• EXTRACTED TEXT:
Followers of Muslim saints admit the saints used word ‘prophet’ for non-prophets

Famous Muslim saints and renowned spiritual figures in the history of Islam had applied the words nabi (prophet) to themselves and to certain great Muslims, and had used the word nubuwwat (prophethood) to refer to their rank. Their followers and devotees of the present time admit this, and they put forward explanations that this does not mean that these saints believed that prophets can come after the Holy Prophet Muhammad.

The Founder of the Ahmadiyya Movement, Hazrat Mirza Ghulam Ahmad, had used these words in exactly the same way and had himself given the clearest explanation: that it is allowable to apply them in a metaphorical or linguistic sense; while the fact remains that no prophet can come after the Holy Prophet Muhammad. The anti-Ahmadiyya Ulama and propagandists ignore his explanations and accuse him of denying the finality of prophethood, but in the cases of their own accepted spiritual leaders they resort to the same kind of explanations which he gave.

• LISTED ENTRIES:
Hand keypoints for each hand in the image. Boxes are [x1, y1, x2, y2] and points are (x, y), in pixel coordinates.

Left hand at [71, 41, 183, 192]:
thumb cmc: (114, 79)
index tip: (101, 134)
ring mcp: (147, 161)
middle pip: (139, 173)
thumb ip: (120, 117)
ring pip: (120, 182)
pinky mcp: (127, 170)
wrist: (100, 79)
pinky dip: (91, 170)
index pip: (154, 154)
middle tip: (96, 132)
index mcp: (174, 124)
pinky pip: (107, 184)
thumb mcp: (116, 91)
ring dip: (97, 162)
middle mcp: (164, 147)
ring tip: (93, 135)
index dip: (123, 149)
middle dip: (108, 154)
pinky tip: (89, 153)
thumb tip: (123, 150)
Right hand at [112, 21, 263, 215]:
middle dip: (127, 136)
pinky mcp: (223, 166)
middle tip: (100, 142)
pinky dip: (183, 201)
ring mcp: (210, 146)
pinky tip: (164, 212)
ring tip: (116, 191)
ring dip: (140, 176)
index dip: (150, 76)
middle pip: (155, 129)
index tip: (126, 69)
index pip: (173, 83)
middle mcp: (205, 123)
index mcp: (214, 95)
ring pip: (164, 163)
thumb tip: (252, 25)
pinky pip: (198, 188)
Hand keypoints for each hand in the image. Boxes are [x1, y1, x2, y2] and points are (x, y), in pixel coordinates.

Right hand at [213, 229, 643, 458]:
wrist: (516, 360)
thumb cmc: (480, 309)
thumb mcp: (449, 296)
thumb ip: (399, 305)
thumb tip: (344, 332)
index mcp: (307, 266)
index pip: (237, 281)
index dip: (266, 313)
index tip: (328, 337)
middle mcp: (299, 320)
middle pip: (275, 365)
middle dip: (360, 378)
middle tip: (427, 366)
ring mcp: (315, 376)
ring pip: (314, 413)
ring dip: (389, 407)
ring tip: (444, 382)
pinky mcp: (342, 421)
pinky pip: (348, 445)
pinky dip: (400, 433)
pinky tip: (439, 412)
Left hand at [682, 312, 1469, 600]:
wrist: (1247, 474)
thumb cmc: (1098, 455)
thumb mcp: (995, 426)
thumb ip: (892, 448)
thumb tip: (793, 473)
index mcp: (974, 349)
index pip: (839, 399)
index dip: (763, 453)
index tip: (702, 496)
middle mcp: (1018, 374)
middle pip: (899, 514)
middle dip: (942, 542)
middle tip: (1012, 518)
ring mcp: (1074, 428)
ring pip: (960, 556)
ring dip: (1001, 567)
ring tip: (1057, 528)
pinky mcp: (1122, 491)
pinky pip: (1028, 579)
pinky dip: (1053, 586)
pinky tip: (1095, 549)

• WHAT YOU ARE ASKED TO DO: In the passage on Muslim saints and the word "prophet", rewrite the part that starts with "Famous Muslim saints" and ends with "prophets can come after the Holy Prophet Muhammad.", changing "devotees" to "admirers".

• REPLY TO THE EXERCISE:
Famous Muslim saints and renowned spiritual figures in the history of Islam had applied the words nabi (prophet) to themselves and to certain great Muslims, and had used the word nubuwwat (prophethood) to refer to their rank. Their followers and admirers of the present time admit this, and they put forward explanations that this does not mean that these saints believed that prophets can come after the Holy Prophet Muhammad.